What is the function that satisfies $\int_0^x f(t) dt=constant$

Question

$$\int_0^x f(t) dt=constant$$

What is the function that satisfies this condition ?

Thank you!

Answer 1

Differentiating both sides of $$\int_0^x f(t) dt=constant$$ using Fundamental Theorem Of Calculus, as mentioned by Omnomnomnom in his comment,( or Leibnitz Rule as I had earlier written), we get $$f(x)=0$$

Answer 2

Clearly the constant is zero,Because:

$$ constant = \int_0^0 f(x) dx = 0$$ Can you conclude now?

Answer 3

Let's denote the continuous function:

$$G(x)=\int_0^x f(t) dt$$

Then by the Fundamental Theorem of Calculus,

$$\frac{d}{dx}G(x)=f(x)$$

When $G(x)=C$, $$\frac{d}{dx}G(x)=0=f(x)$$

Answer 4

Because OP has never said $f(t)$ has to be a continuous function, there are more possible functions than a constant zero. For example, if we define $$f(t)=1\text{ for $t\in\Bbb Z$}, 0\text{ otherwise}$$ We get a nonconstant function integral of which is $0$ on every integral. More generally, any function which is non-zero on a discrete set of points will work.

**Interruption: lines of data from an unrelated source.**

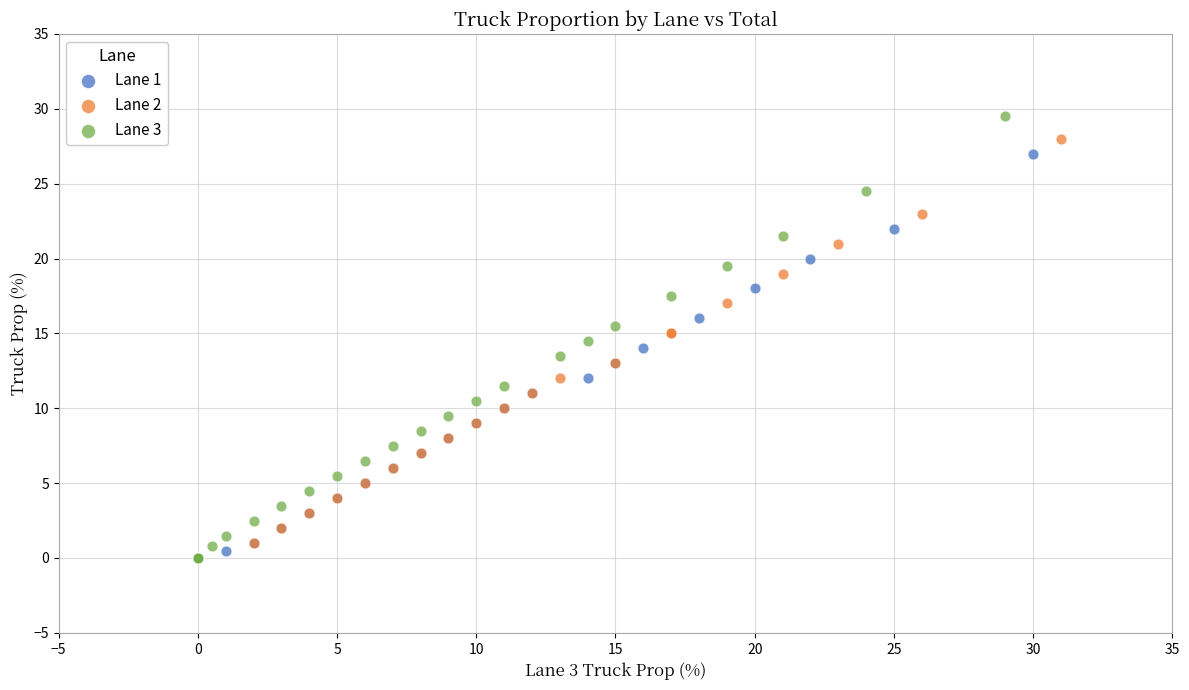

What are all the series names shown in the legend?

Lane 1, Lane 2, Lane 3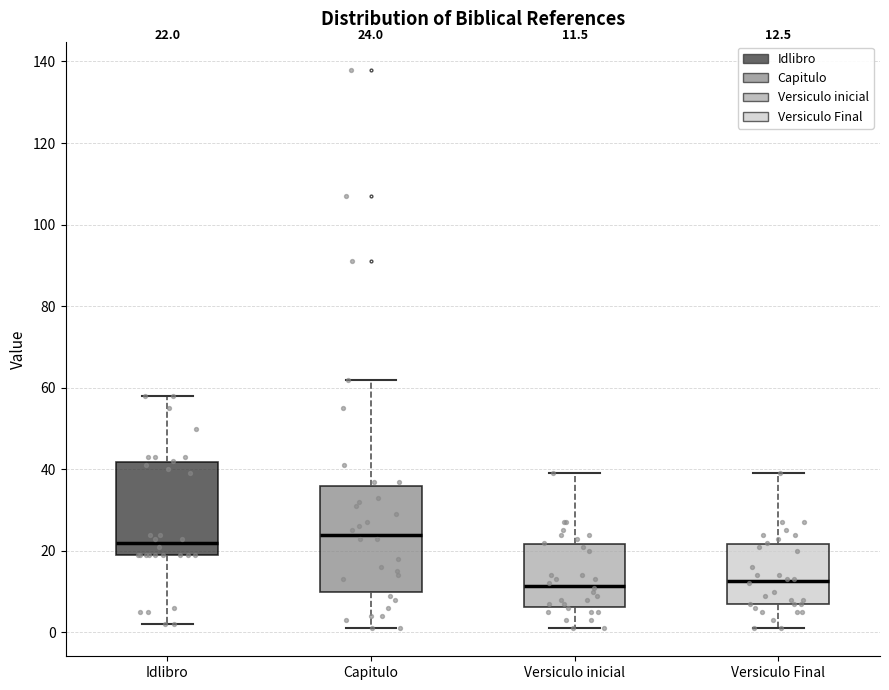

Which box is the tallest, from its lower edge to its upper edge?

Capitulo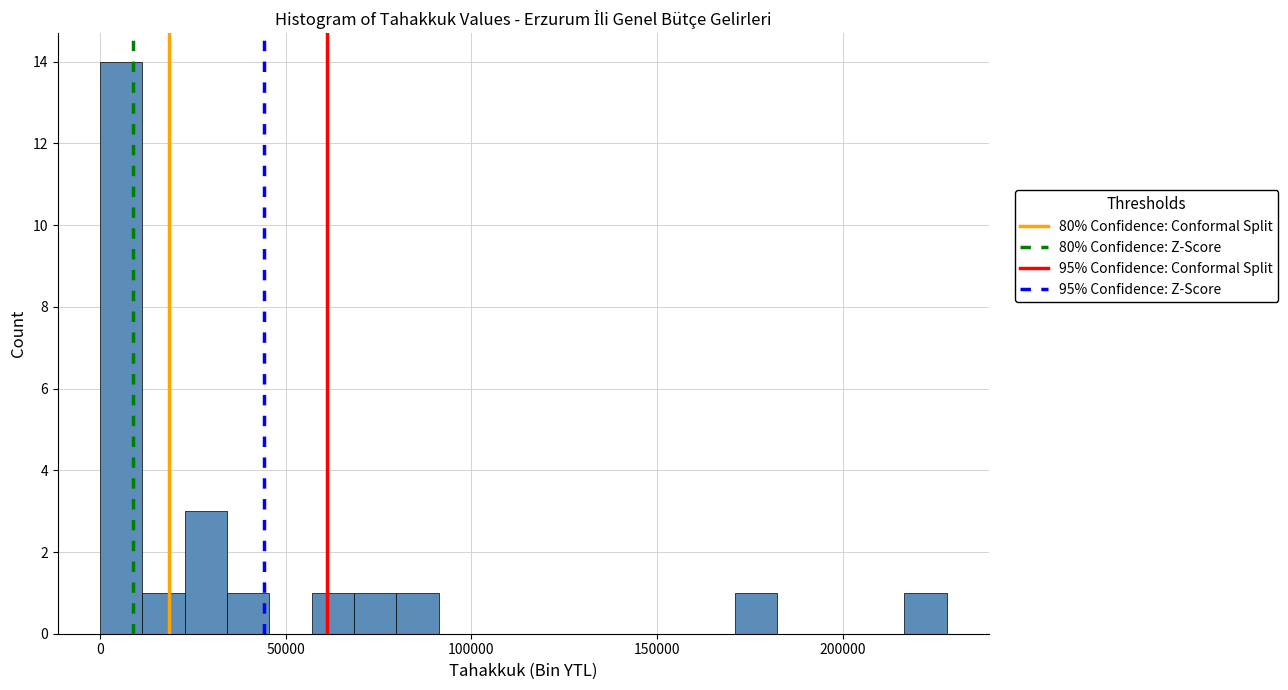

Around what value on the x-axis is the tallest bar? Give the approximate position of its centre, as read against the axis.

5000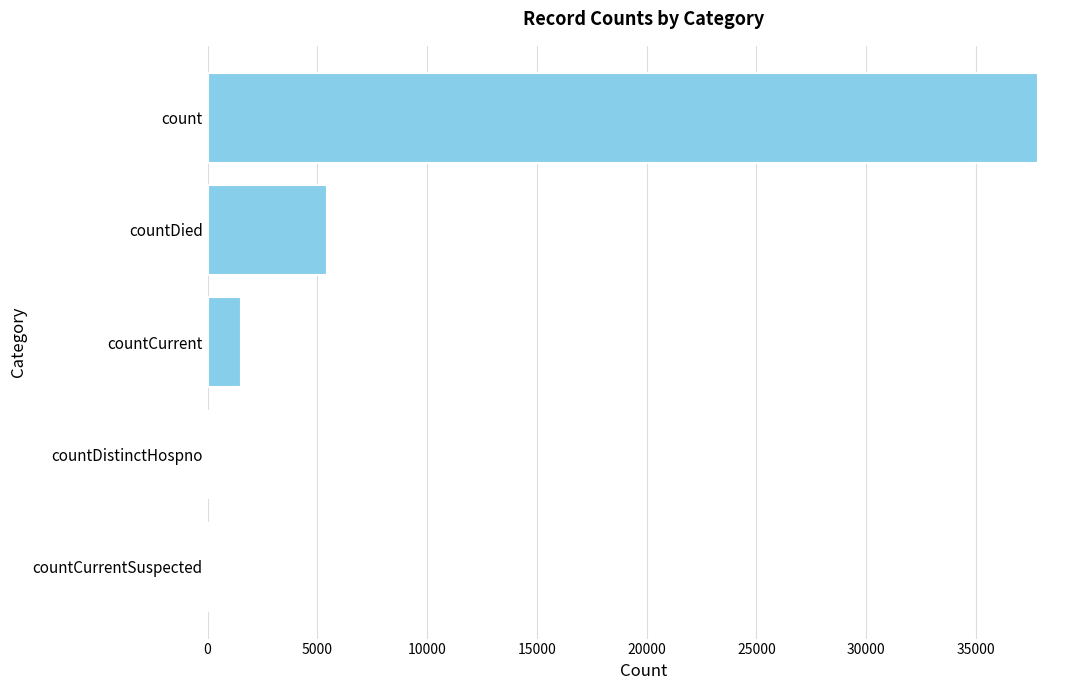

Count the number of categories in the chart.

5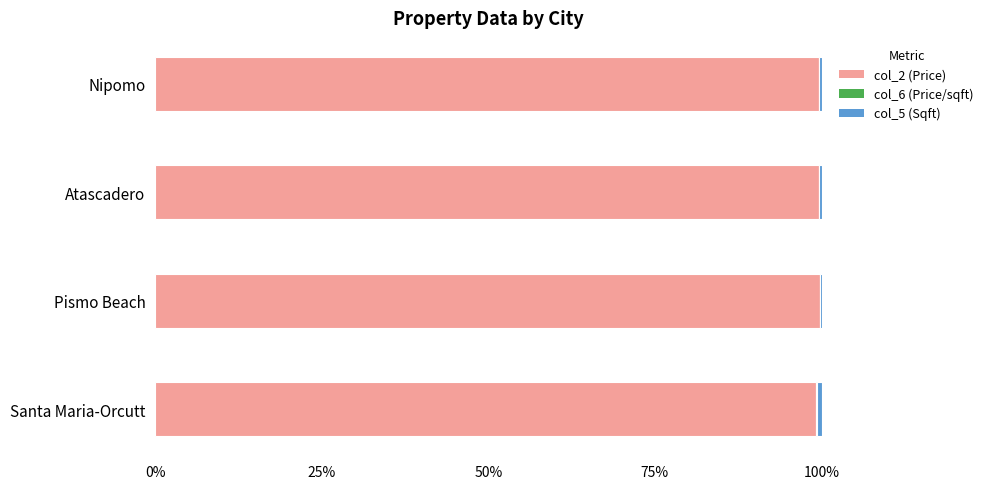

What is the sum of all col_2 (Price) values?

398.1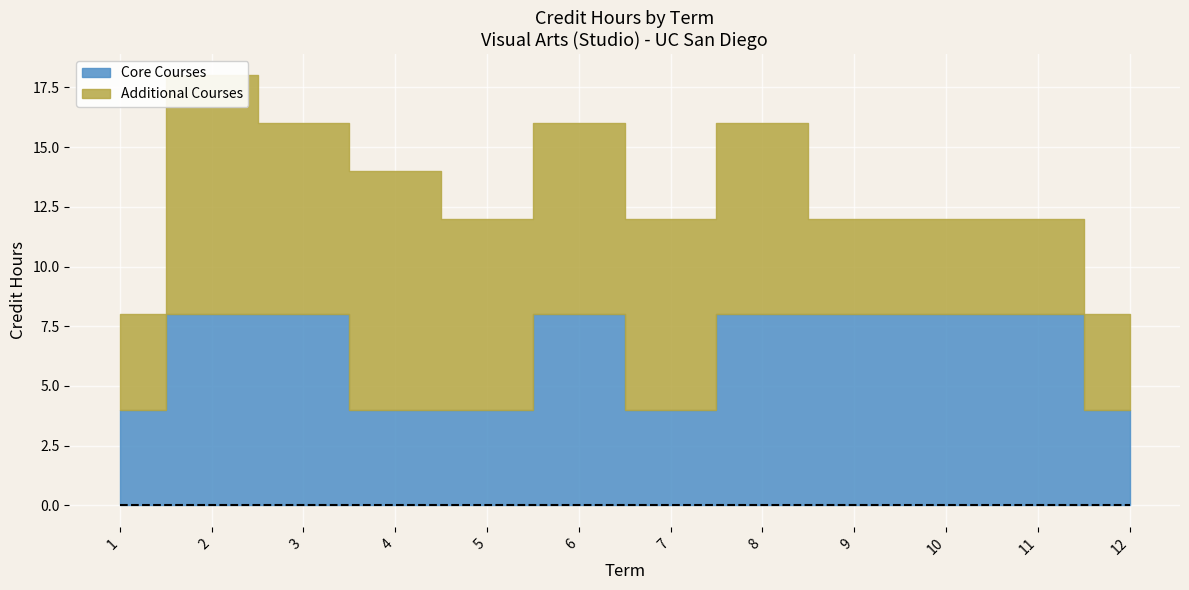

What is the total value across all series at 9?

12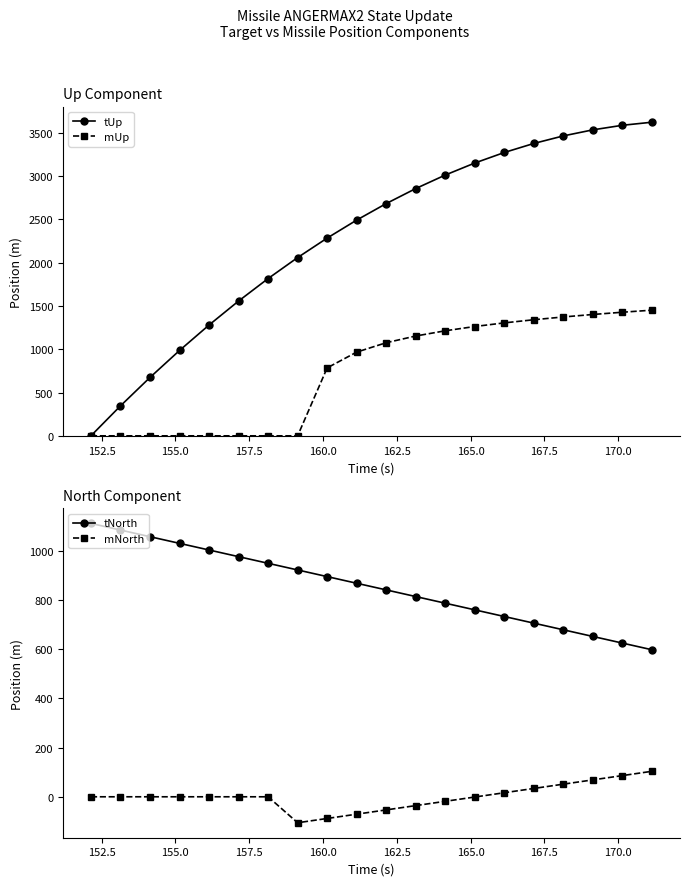

True or false: tNorth and mNorth cross at least once.

False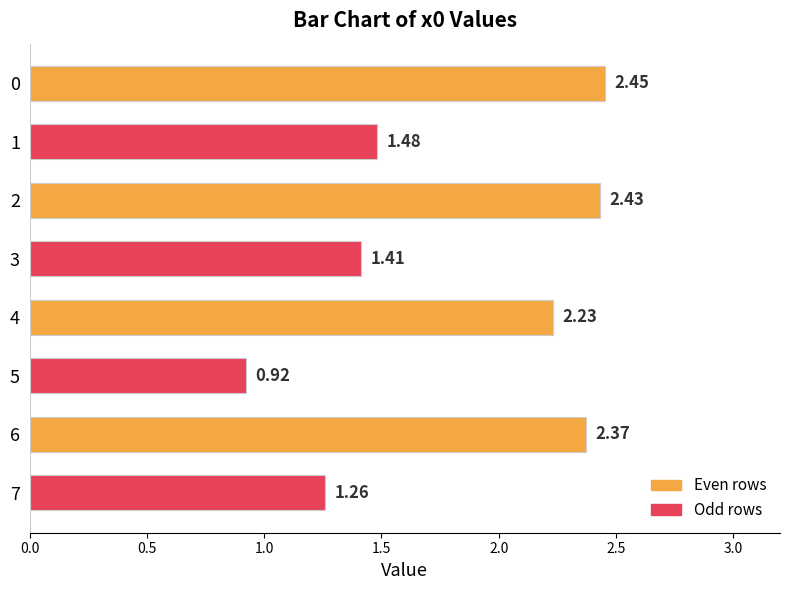

What is the difference between the second highest and second lowest values?

1.2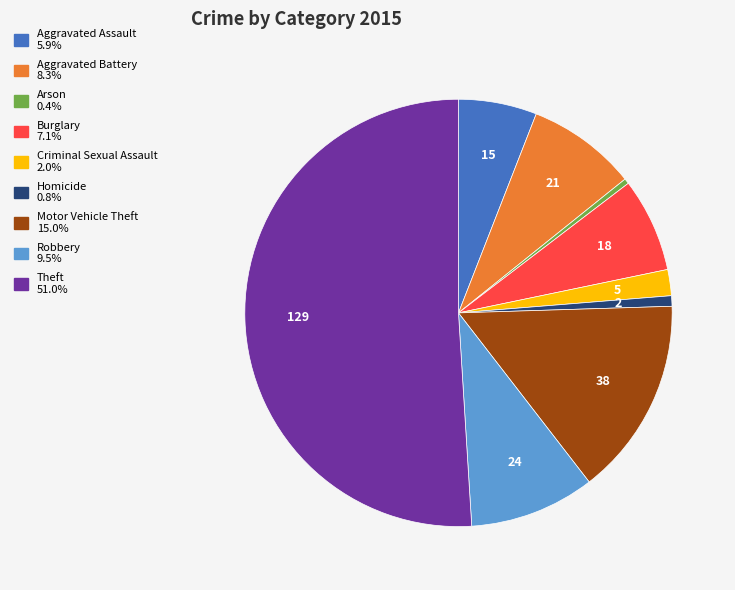

Which slice represents more than half of the pie?

Theft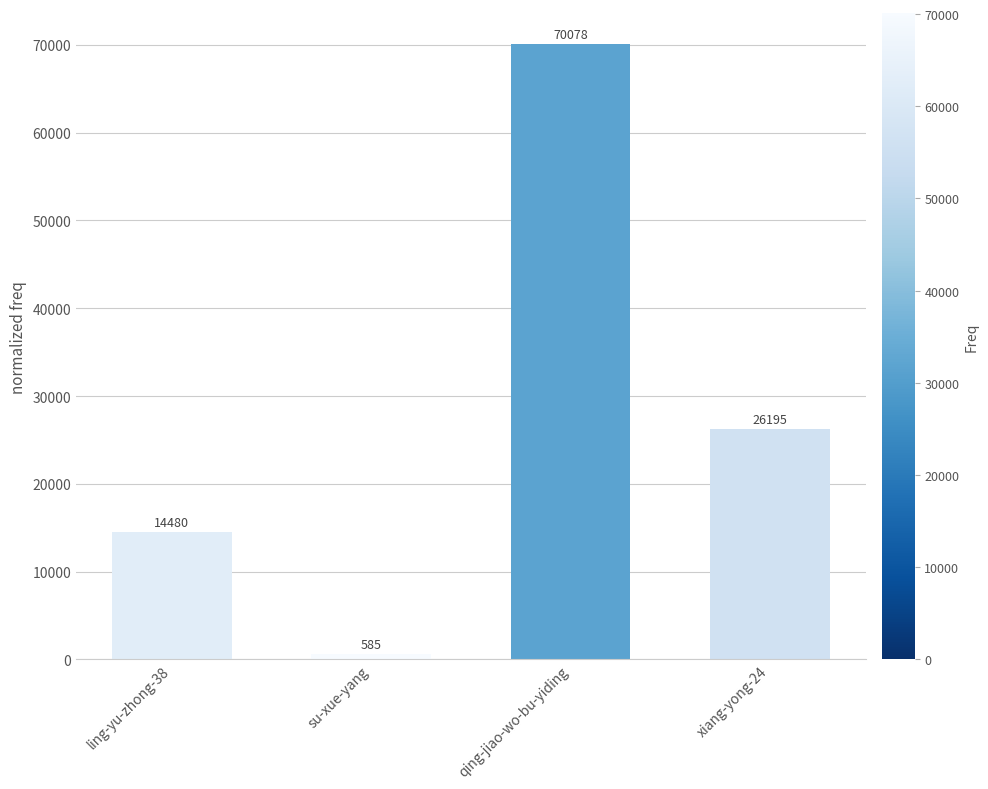

Reading right to left, extract all data points from this chart.

xiang-yong-24=26195	qing-jiao-wo-bu-yiding=70078	su-xue-yang=585	ling-yu-zhong-38=14480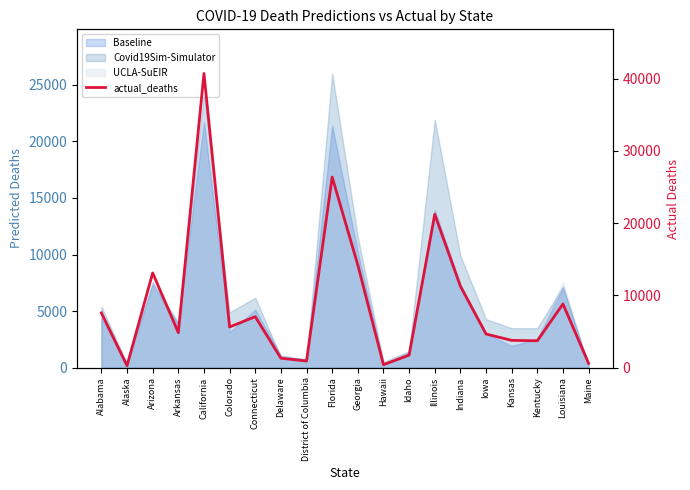

What is the ratio of the value at Arizona to the value at Connecticut?

1.9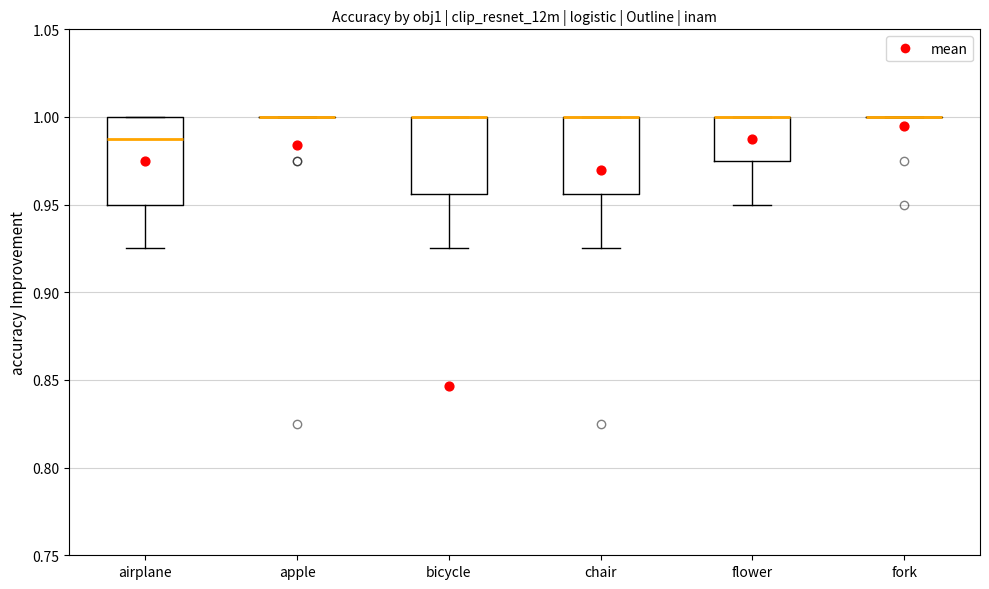

Comparing the boxes themselves (not the whiskers), which one is the tallest?

airplane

But these aren't all functions: take, for example, Thomae's function. It is only nonzero on a set of measure zero, and is Riemann-integrable, hence its integral over any interval is again zero.

If we limit ourselves to Riemann-integrable functions, I believe this is the necessary and sufficient condition:

$f(t)=0$ for every $t$ at which $f$ is continuous.

Since Riemann-integrable function must be continuous outside a set of measure zero, this condition is enough to conclude $f$ has integral $0$ on every interval. Conversely, if $f(t_0)>0$ at a point of continuity $t_0$ ($f(t_0)<0$ is treated similarly), then on some open interval we have $f(t)>\frac{f(t_0)}{2}>0$, so on this interval the integral will increase, so it won't be constant.

If we allow more general integrals (Lebesgue measurable) then I believe an equivalent condition would be that $f(t)$ is non-zero only on a set of measure zero, but I don't know enough about Lebesgue-integrability to say that with certainty.